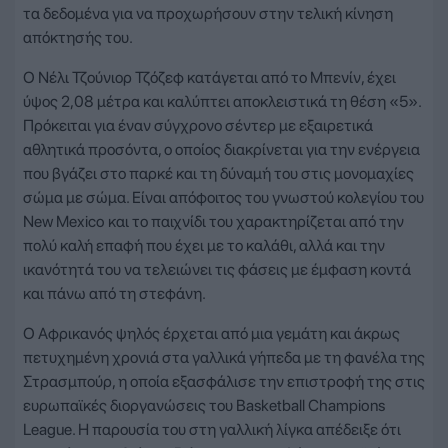
τα δεδομένα για να προχωρήσουν στην τελική κίνηση
απόκτησής του.
Ο Νέλι Τζούνιορ Τζόζεφ κατάγεται από το Μπενίν, έχει
ύψος 2,08 μέτρα και καλύπτει αποκλειστικά τη θέση «5».
Πρόκειται για έναν σύγχρονο σέντερ με εξαιρετικά
αθλητικά προσόντα, ο οποίος διακρίνεται για την ενέργεια
που βγάζει στο παρκέ και τη δύναμή του στις μονομαχίες
σώμα με σώμα. Είναι απόφοιτος του γνωστού κολεγίου του
New Mexico και το παιχνίδι του χαρακτηρίζεται από την
πολύ καλή επαφή που έχει με το καλάθι, αλλά και την
ικανότητά του να τελειώνει τις φάσεις με έμφαση κοντά
και πάνω από τη στεφάνη.
Ο Αφρικανός ψηλός έρχεται από μια γεμάτη και άκρως
πετυχημένη χρονιά στα γαλλικά γήπεδα με τη φανέλα της
Στρασμπούρ, η οποία εξασφάλισε την επιστροφή της στις
ευρωπαϊκές διοργανώσεις του Basketball Champions
League. Η παρουσία του στη γαλλική λίγκα απέδειξε ότι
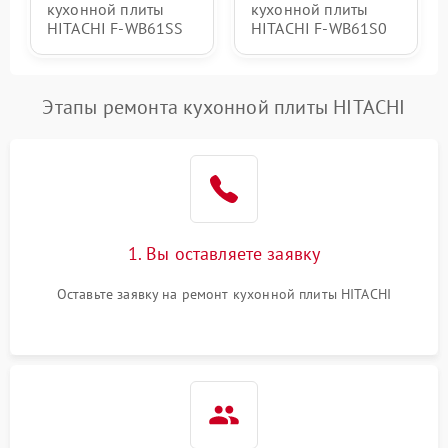
кухонной плиты
кухонной плиты
HITACHI F-WB61SS
HITACHI F-WB61S0
Этапы ремонта кухонной плиты HITACHI
1. Вы оставляете заявку
Оставьте заявку на ремонт кухонной плиты HITACHI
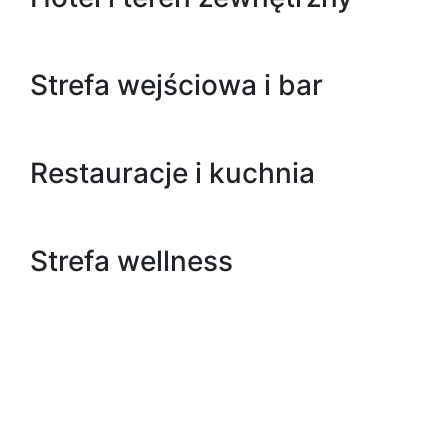
Strefa wejściowa i bar
Restauracje i kuchnia
Strefa wellness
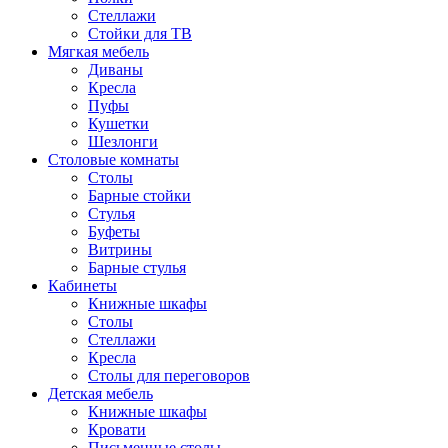
Стеллажи
Стойки для ТВ
Мягкая мебель
Диваны
Кресла
Пуфы
Кушетки
Шезлонги
Столовые комнаты
Столы
Барные стойки
Стулья
Буфеты
Витрины
Барные стулья
Кабинеты
Книжные шкафы
Cтолы
Стеллажи
Кресла
Столы для переговоров
Детская мебель
Книжные шкафы
Кровати
Письменные столы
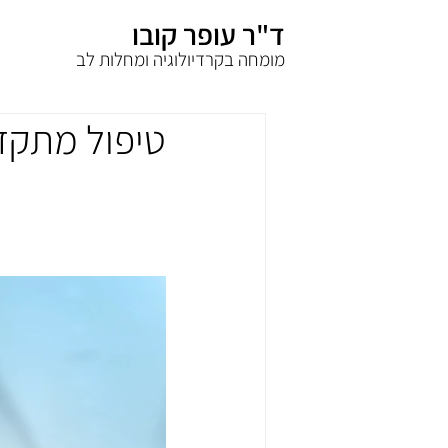
ד"ר עופר קובו
מומחה בקרדיולוגיה ומחלות לב
טיפול מתקד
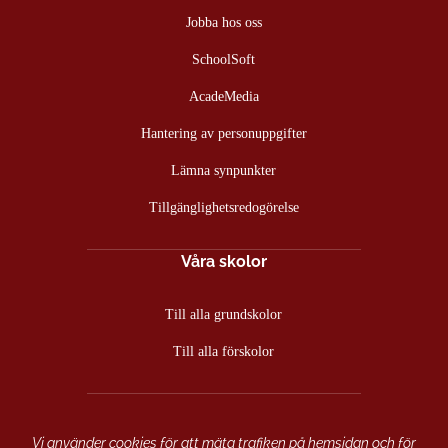
fönster)
fönster)
fönster)
Jobba hos oss
SchoolSoft
AcadeMedia
Hantering av personuppgifter
Lämna synpunkter
Tillgänglighetsredogörelse
Våra skolor
Till alla grundskolor
Till alla förskolor
Vi använder cookies för att mäta trafiken på hemsidan och för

(JOB ITEM)
Rewrite the text of every listing with "Книжные шкафы" replaced by "Книжные полки" and everything else unchanged. Leave out the pictures.

(ANSWER TO THIS TASK)
τα δεδομένα για να προχωρήσουν στην τελική κίνηση
απόκτησής του.
Ο Νέλι Τζούνιορ Τζόζεφ κατάγεται από το Μπενίν, έχει
ύψος 2,08 μέτρα και καλύπτει αποκλειστικά τη θέση «5».
Πρόκειται για έναν σύγχρονο σέντερ με εξαιρετικά
αθλητικά προσόντα, ο οποίος διακρίνεται για την ενέργεια
που βγάζει στο παρκέ και τη δύναμή του στις μονομαχίες
σώμα με σώμα. Είναι απόφοιτος του γνωστού κολεγίου του
New Mexico και το παιχνίδι του χαρακτηρίζεται από την
πολύ καλή επαφή που έχει με το καλάθι, αλλά και την
ικανότητά του να τελειώνει τις φάσεις με έμφαση κοντά
και πάνω από τη στεφάνη.
Ο Αφρικανός ψηλός έρχεται από μια γεμάτη και άκρως
πετυχημένη χρονιά στα γαλλικά γήπεδα με τη φανέλα της
Στρασμπούρ, η οποία εξασφάλισε την επιστροφή της στις
ευρωπαϊκές διοργανώσεις του Basketball Champions
League. Η παρουσία του στη γαλλική λίγκα απέδειξε ότι
кухонной плиты
кухонной плиты
HITACHI F-WB61SS
HITACHI F-WB61S0
Этапы ремонта кухонной плиты HITACHI
1. Вы оставляете заявку
Оставьте заявку на ремонт кухонной плиты HITACHI
Strefa wejściowa i bar
Restauracje i kuchnia
Strefa wellness
Стеллажи
Стойки для ТВ
Мягкая мебель
Диваны
Кресла
Пуфы
Кушетки
Шезлонги
Столовые комнаты
Столы
Барные стойки
Стулья
Буфеты
Витрины
Барные стулья
Кабинеты
Книжные полки
Cтолы
Стеллажи
Кресла
Столы для переговоров
Детская мебель
Книжные полки
Кровати
Письменные столы
ד"ר עופר קובו
מומחה בקרדיולוגיה ומחלות לב
טיפול מתקד
fönster)
fönster)
fönster)
Jobba hos oss
SchoolSoft
AcadeMedia
Hantering av personuppgifter
Lämna synpunkter
Tillgänglighetsredogörelse
Våra skolor
Till alla grundskolor
Till alla förskolor
Vi använder cookies för att mäta trafiken på hemsidan och för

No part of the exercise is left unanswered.